▸ **Text provided**
━━━━━━━━━━━━━━━━━━━━━━━━━━━━━━

Now, I'm not saying that you want to falsely cheer yourself up either.
I'm not saying you just want to look at yourself and be like, no, I'm amazing and they were wrong.
But you want to have an honest assessment.
So saying no, you're the best isn't true, and saying you're the worst also isn't true.
The number one health and wellness podcast Jay Setty Jay Shetty, Hey everyone, welcome back to On Purpose.
I'm Jay Shetty, the author of New York Times best selling books Think Like a Monk and Eight Rules of Love.
And I'm so glad you're here today because i think one of the biggest challenges that I'm hearing so many of you dealing with right now is not the voices outside.
It's not the voice of your friends, it's not the voice of your families.
It's the voice in side your head.
If you've ever felt that you've got a critic sitting in your head.
Twenty four to seven, Finding a way to overanalyze, criticize, complain about every move you make, every thought you have, every decision you're about to make, and you find that that critical voice is blocking you from living your best life, is blocking you from unleashing your potential, is blocking you from making that idea happen.
Maybe you have an idea for a podcast, but the voice in your head always says, don't do it.
Maybe you have an idea about how to impact the world positively, and you've a voice in your head saying you're not good enough.
Maybe you have the desire to build your own business, to start your own company, and the voice in your head says it's a stupid idea.
Whatever it is, we all go through moments in life where we keep beating ourselves up.
If you're someone who wants to silence that critic in your head, this episode is for you.
If you're someone who wants to break through that negative spiral in your mind, this episode is for you.
And if you're someone who wants to stop beating yourself up and start lifting yourself up, this episode is for you.
Let's dive in.
The first thing I want to talk about is that self criticism feels like control, but it's actually sabotaged.

━━━━━━━━━━━━━━━━━━━━━━━━━━━━━━

▸ **Stored records**
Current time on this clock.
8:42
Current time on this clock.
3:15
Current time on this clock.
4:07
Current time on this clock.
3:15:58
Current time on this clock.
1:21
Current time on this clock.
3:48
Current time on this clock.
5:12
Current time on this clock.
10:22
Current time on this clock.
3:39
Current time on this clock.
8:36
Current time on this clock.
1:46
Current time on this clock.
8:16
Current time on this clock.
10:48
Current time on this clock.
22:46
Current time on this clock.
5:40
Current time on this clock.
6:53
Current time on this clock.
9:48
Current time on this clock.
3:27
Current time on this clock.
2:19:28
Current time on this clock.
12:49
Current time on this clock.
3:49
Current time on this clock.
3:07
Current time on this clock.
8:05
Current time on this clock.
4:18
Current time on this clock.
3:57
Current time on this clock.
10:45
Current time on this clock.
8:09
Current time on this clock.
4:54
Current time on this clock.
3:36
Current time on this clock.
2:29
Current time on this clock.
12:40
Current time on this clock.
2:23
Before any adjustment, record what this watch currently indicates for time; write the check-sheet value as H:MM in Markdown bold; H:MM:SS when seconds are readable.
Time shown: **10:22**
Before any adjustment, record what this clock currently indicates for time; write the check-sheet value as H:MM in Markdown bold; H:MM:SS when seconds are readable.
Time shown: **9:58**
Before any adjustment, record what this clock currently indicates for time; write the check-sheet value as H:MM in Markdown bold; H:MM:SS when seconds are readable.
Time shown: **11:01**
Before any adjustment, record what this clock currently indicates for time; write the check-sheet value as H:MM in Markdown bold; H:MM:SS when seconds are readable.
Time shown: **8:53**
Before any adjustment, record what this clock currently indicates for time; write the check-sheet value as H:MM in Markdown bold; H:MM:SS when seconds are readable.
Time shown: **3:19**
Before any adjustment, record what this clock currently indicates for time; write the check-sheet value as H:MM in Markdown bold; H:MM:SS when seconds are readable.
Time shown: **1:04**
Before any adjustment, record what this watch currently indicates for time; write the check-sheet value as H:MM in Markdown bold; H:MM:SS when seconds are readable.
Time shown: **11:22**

━━━━━━━━━━━━━━━━━━━━━━━━━━━━━━

▸ **Exercise set**
A – Retype the passage of the self-criticism podcast transcript from "It's not the voice of your friends, it's" up to and including "that idea happen.".
B – Extend the podcast transcript on self-criticism, picking up right after its final sentence.

▸ **Answers below**
A –
It's not the voice of your friends, it's not the voice of your families.
It's the voice in side your head.
If you've ever felt that you've got a critic sitting in your head.
Twenty four to seven, Finding a way to overanalyze, criticize, complain about every move you make, every thought you have, every decision you're about to make, and you find that that critical voice is blocking you from living your best life, is blocking you from unleashing your potential, is blocking you from making that idea happen.

B –
Right when we criticize ourself, we think we're in control, we think we know everything, We think we're correcting ourselves.
What we don't realize is we're actually sabotaging ourselves.
Imagine a top tennis player keeps berating themselves after every missed shot.
Instead of focusing, they actually are just beating themselves up about the last point.
That self criticism that they thought would motivate them actually destroys their rhythm.
There's an incredible speech that was given by Roger Federer at Dartmouth University, and he said that in his career he has missed so many points, He has lost so many points, but he said the biggest skill he had is that he never focused on the last point he missed.
He said, if I'm focused on the last point that I missed, or if I'm focused on the future point that I might miss, then guess what I miss the present shot.
I miss the present moment.
So many of us are beating ourselves up for the past.
So many of ourselves are beating ourselves up for not having the future we thought we were going to build.
What does that do?
It makes the present, lose time, money, energy, everything.
Ask yourself to stop seeing self criticism as motivating in control.
Kristin Nef's research on self compassion from two thousand and five shows that students who forgave themselves for procrastinating studied more effectively for the next exam, while harsh self critics repeated the same cycle.
Imagine that forgiving yourself makes you more focused.
Forgiving yourself allows you to move forward.
Resenting yourself holds you back.
Criticizing yourself demotivates you.
And think about it when you're talking to someone else or when someone speaking to you.
If someone criticizes your every move.
I remember I've not played golf very often, but I took a lesson once and I had a coach who criticized me every quarter of a swing.
So even before I swung and hit the ball, he would criticize every single time, and every time I was about to hit the ball, he'd have another criticism.
It demotivated me.
Think about yourself.
If every time you share an idea with the friend, they just pull it apart, even if they're well intentioned, it demotivates you.
How many of you have called yourself stupid after making a mistake at work, and instead of fixing it quickly, you spiral into self doubt, which means you make more errors.
And what's really interesting to me about this is that it's not just about performance, it's not just about focus.
It's even in relationships.
Maybe you're beating yourself up for staying in a relationship for too long.
Maybe you're beating yourself up for allowing someone to walk all over you.
Maybe you're beating yourself up for allowing someone to mistreat you.
When you beat yourself up for someone already treating you badly, it only gets worse.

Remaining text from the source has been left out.